Lügenvaters Kinder
Fritz Güllich wächst in einer kleinbürgerlichen österreichischen Familie auf. Schon als Schüler versucht und schafft er es, sich mit Lügen durchs Leben zu mogeln. Behütet durch eine Mutter mit Affenliebe, wird die Lüge bald zur Grundlage seines Lebens: Fritz studiert zunächst Psychologie, verbringt seine Zeit aber lieber in Kneipen und mit Herumgammeln. Dann wechselt er zu Jura. Je mehr er sich selber mit seinen Lügen inszeniert, umso mehr glaubt Fritz selbst an sein erfundenes Leben. Als er dem windigen Anlageberater Eisler begegnet und sich für dessen Geschäfte einspannen lässt, eskaliert alles: Zusammen mit seiner Jugendliebe Marlies bringt das Trio kleine Anleger um ihr Erspartes.

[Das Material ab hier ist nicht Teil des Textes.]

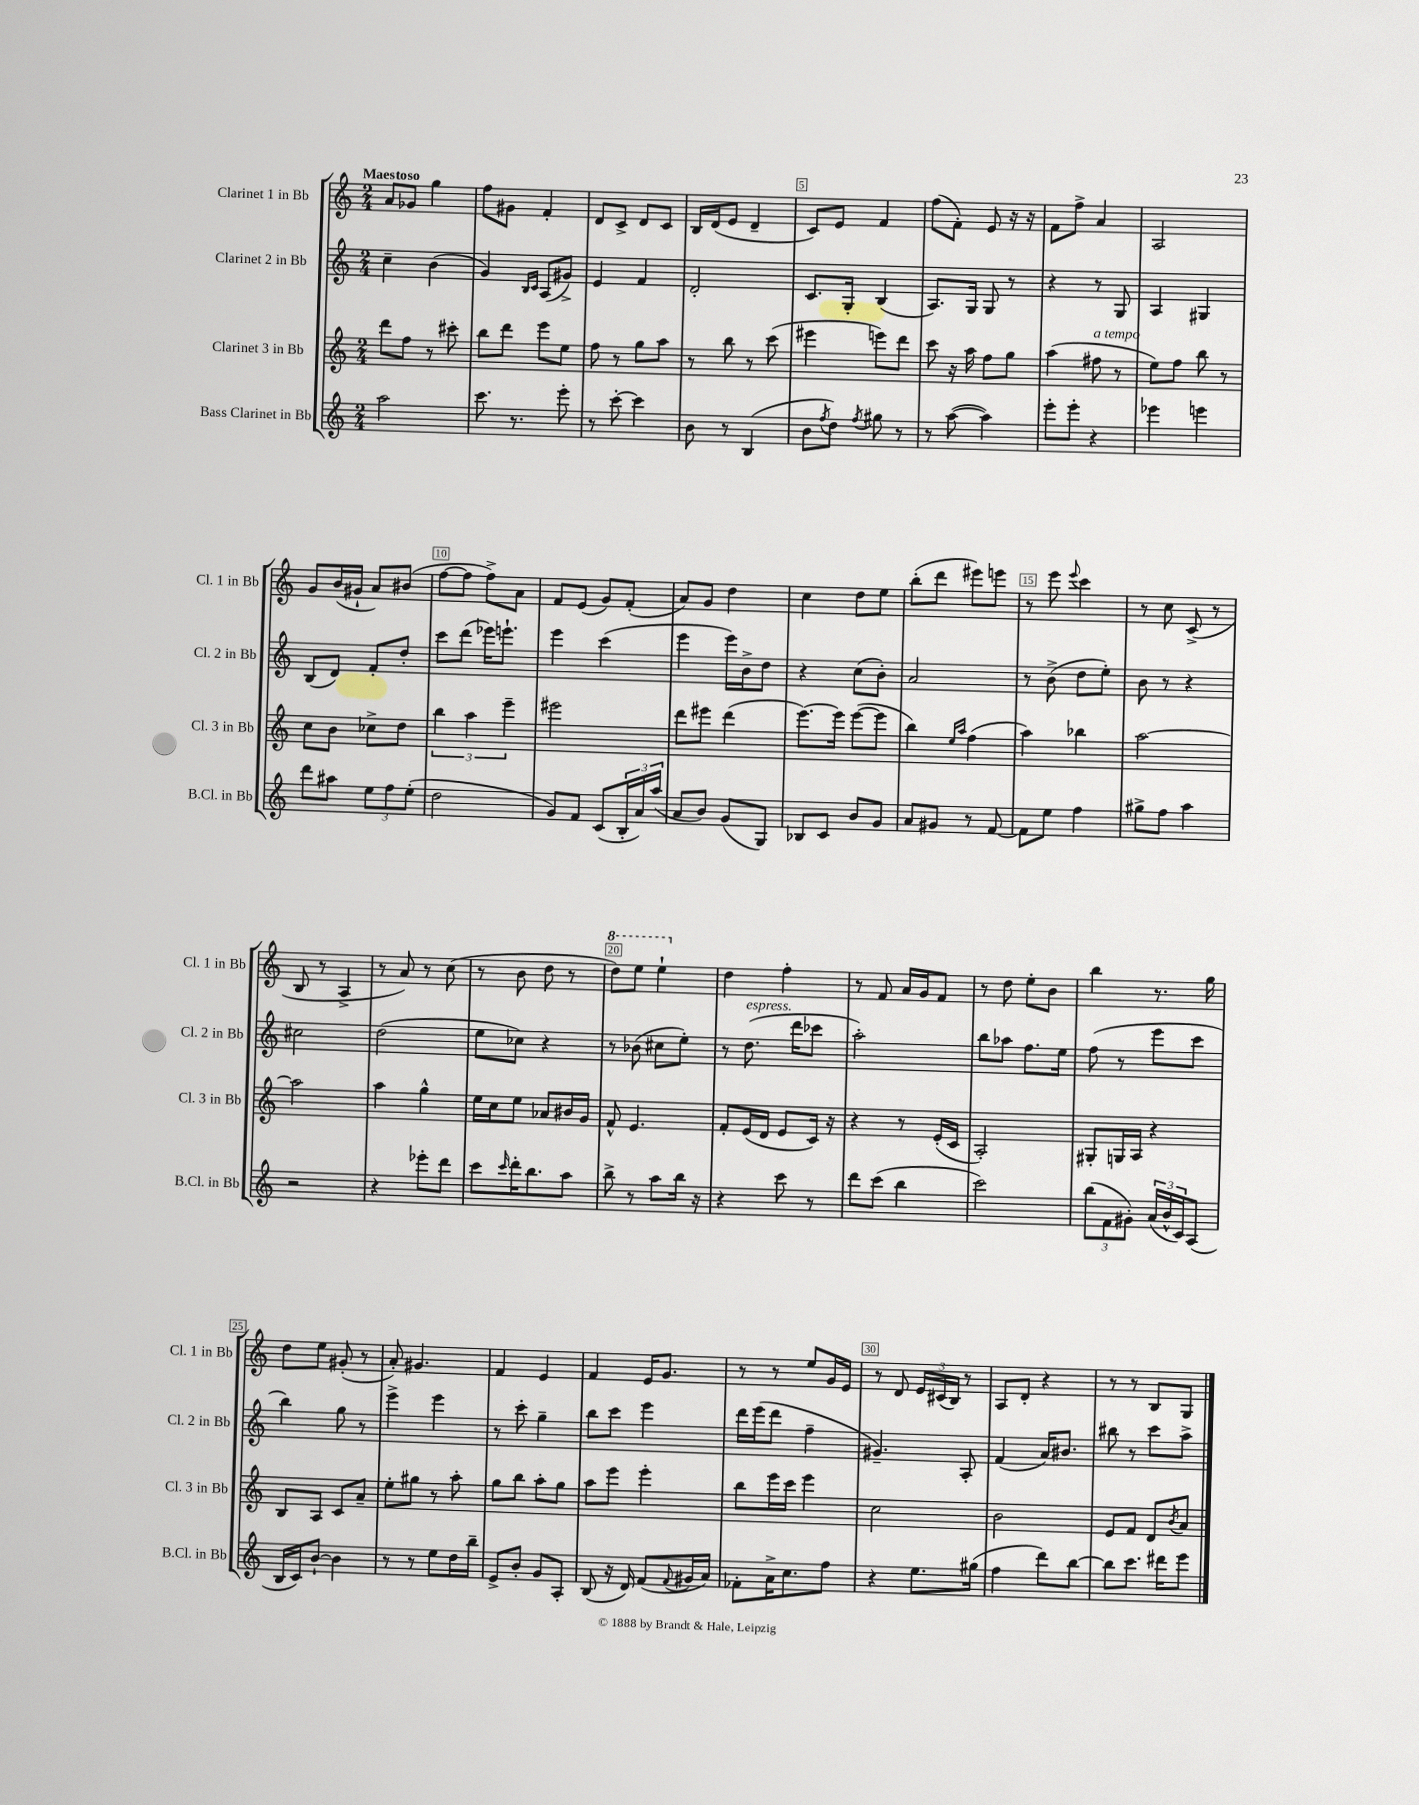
<<
\new StaffGroup <<
\new Staff = "s0" \with { instrumentName = "Clarinet 1 in Bb" shortInstrumentName = "Cl. 1 in Bb" } {
    \clef treble \key c \major \numericTimeSignature \time 2/4 \tempo "Maestoso"
    a'8 ges'8 g''4 |
    f''8 gis'8 f'4-. |
    d'8 c'8-> d'8 c'8 |
    b16 d'16( e'8 d'4-- |
    c'8) e'8 f'4 |
    f''8( f'8-.) e'8 r16 r16 |
    f'8 f''8-> a'4 |
    a2 |
    g'8 b'16( gis'16-! a'8) bis'8( |
    f''8~ f''8 f''8->) a'8 |
    f'8 e'8( g'8) f'8-.( |
    a'8) g'8 d''4 |
    c''4 d''8 e''8 |
    b''8-.( d'''8 eis'''8) e'''8 |
    r8 e'''8 \appoggiatura { e'''8 } c'''4 |
    r8 c''8 c'8->( r8 |
    b8 r8 a4-> |
    r8 a'8) r8 c''8( |
    r8 b'8 d''8 r8 |
    \ottava #1 d'''8) e'''8 e'''4-! \ottava #0 |
    d''4 f''4-. |
    r8 f'8 a'16 g'16 f'8 |
    r8 d''8 e''8-. b'8 |
    b''4 r8. g''16 |
    d''8 e''8 gis'8-.( r8 |
    a'8-.) gis'4. |
    f'4 e'4 |
    f'4 e'16 g'8. |
    r8 r8 e''8 g'16 e'16 |
    r8 d'8 \tuplet 3/2 { e'16 cis'16( b16) } r8 |
    a8 d'8-. r4 |
    r8 r8 b8 g8 \bar "|." |
}
\new Staff = "s1" \with { instrumentName = "Clarinet 2 in Bb" shortInstrumentName = "Cl. 2 in Bb" } {
    \clef treble \key c \major \numericTimeSignature \time 2/4
    c''4-- b'4( |
    g'4) \grace { b16 c'16 } a8( gis'8->) |
    e'4 f'4 |
    d'2-. |
    c'8. g16-. b4( |
    a8.) g16 g8 r8 |
    r4 r8 g8 |
    a4 gis4 |
    b8( d'8) f'8-. d''8-. |
    c'''8 d'''8( ees'''16) e'''8.-! |
    e'''4 c'''4( |
    e'''4 e'''16) b'16-> d''8 |
    r4 c''8( b'8-.) |
    a'2 |
    r8 b'8->( d''8 e''8-.) |
    b'8 r8 r4 |
    cis''2 |
    d''2( |
    e''8 ces''8) r4 |
    r8 bes'8( cis''8 e''8-.) |
    r8 d''8.^\markup { \italic "espress." }( d'''16 ces'''8 |
    a''2-.) |
    b''8 aes''8 f''8. e''16 |
    f''8( r8 e'''8 c'''8 |
    b''4) g''8 r8 |
    e'''4-> e'''4 |
    r8 c'''8-. g''4-- |
    b''8 c'''8 e'''4 |
    d'''16 e'''16( d'''8 f''4-- |
    gis'4.--) a8-. |
    f'4( a'16) bis'8. |
    bis''8 r8 c'''8 a''8-> \bar "|." |
}
\new Staff = "s2" \with { instrumentName = "Clarinet 3 in Bb" shortInstrumentName = "Cl. 3 in Bb" } {
    \clef treble \key c \major \numericTimeSignature \time 2/4
    d'''8 f''8 r8 cis'''8-. |
    b''8 d'''8 e'''8 e''8 |
    f''8 r8 g''8 a''8 |
    r8 b''8 r8 c'''8( |
    eis'''4 e'''8) d'''8 |
    c'''8 r16 a''16 f''8 g''8 |
    a''4( fis''8^\markup { \italic "a tempo" } r8 |
    e''8) f''8 b''8 r8 |
    c''8 b'8 ces''8-> d''8 |
    \tuplet 3/2 { b''4 a''4 e'''4-- } |
    eis'''2 |
    d'''8 eis'''8 d'''4( |
    e'''8.~) e'''16 e'''8~( e'''8 |
    b''4) \grace { e''16 a''16 } f''4( |
    a''4) bes''4 |
    a''2~ |
    a''2 |
    a''4 g''4-^ |
    e''16 c''16 e''8 aes'8 bis'16 g'16 |
    f'8-^ e'4. |
    f'8-. e'16( d'16 e'8 c'16) r16 |
    r4 r8 e'16-.( c'16 |
    a2-.) |
    gis8-. g16 a16 r4 |
    b8 a8 c'8 a'8-- |
    e''8-. gis''8 r8 a''8-. |
    g''8 b''8 a''8-. g''8 |
    a''8 e'''8 e'''4-. |
    b''8 e'''16 c'''16 e'''4 |
    c''2 |
    b'2 |
    e'8 f'8 d'8 \acciaccatura { b'8 } a'8 \bar "|." |
}
\new Staff = "s3" \with { instrumentName = "Bass Clarinet in Bb" shortInstrumentName = "B.Cl. in Bb" } {
    \clef treble \key c \major \numericTimeSignature \time 2/4
    a''2 |
    c'''8. r8. e'''8-. |
    r8 c'''8~-. c'''4 |
    b'8 r8 b4( |
    b'8 \acciaccatura { f''8 } d''8) \acciaccatura { f''8 } gis''8 r8 |
    r8 a''8~( a''4) |
    e'''8-. e'''8-. r4 |
    ees'''4 e'''4 |
    d'''8 ais''8 \tuplet 3/2 { e''8 f''8 e''8-.( } |
    d''2 |
    g'8) f'8 c'8( \tuplet 3/2 { b16-. a'16) a''16( } |
    a'8 b'8) g'8( g8) |
    bes8 c'8 b'8 g'8 |
    a'8 gis'8 r8 f'8~ |
    f'8 e''8 f''4 |
    gis''8-> f''8 a''4 |
    r2 |
    r4 ees'''8-. d'''8 |
    c'''8 \grace { c'''16 } d'''16-. b''8. a''8 |
    b''8-> r8 a''8 b''16 r16 |
    r4 c'''8 r8 |
    d'''8 c'''8( b''4 |
    c'''2) |
    \tuplet 3/2 { b''8( f'8 gis'8-.) } \tuplet 3/2 { a'16( b'16-^ c'16) } a8( |
    b16 c'16) b'8~-! b'4 |
    r8 r8 e''8 d''16 b''16-- |
    e'8-> b'8-. g'8 a8-. |
    b8( r16 d'16) f'8( \appoggiatura { f'8 } gis'16 a'16) |
    fes'8-. a'16-> c''8. f''8 |
    r4 e''8. gis''16( |
    f''4 d'''8) b''8~ |
    b''8 c'''8. dis'''16 e'''8 \bar "|." |
}
>>
>>
\layout { \context { \Score \override BarNumber.break-visibility = ##(#f #t #t) barNumberVisibility = #(every-nth-bar-number-visible 5) \override BarNumber.stencil = #(make-stencil-boxer 0.1 0.3 ly:text-interface::print) } }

Als die kluge Marlies die Machenschaften Eislers durchschaut, schafft sie es, sich mit dem lebensuntüchtigen Fritz unter falscher Identität nach Apulien abzusetzen, wo sie ein Landgut erwerben. Ihre Zukunft scheint gesichert. Doch dann fällt Fritz zum ersten Mal selbst einer eigentlich harmlosen Lüge zum Opfer. - Mit großem literarischem Geschick widmet sich der Autor dem Thema "Wahrheit und Lüge". Wie er den Werdegang Fritzens nachzeichnet, mit ebenso subtiler wie treffsicherer Ironie, das bereitet grenzenlosen Lesespaß - auch wenn einem am Ende das Vergnügen manchmal im Halse steckenbleibt, wenn der Autor nachweist: Lügen gehören nicht nur zu unser aller Leben, sie vermögen es auch zu lenken und zu ändern, oft ohne dass wir es wollen. - Ein wunderbarer Roman, leicht wirkend auf den ersten Blick, doch hintergründig und treffsicher. Gute Unterhaltung, stilistisch niveauvoll, die darüber hinaus zum Nachdenken anregt!
Günter Bielemeier
rezensiert für den Sankt Michaelsbund.
Lügenvaters Kinder
Christian Schacherreiter
Otto Müller Verlag (2019)
276 Seiten
fest geb.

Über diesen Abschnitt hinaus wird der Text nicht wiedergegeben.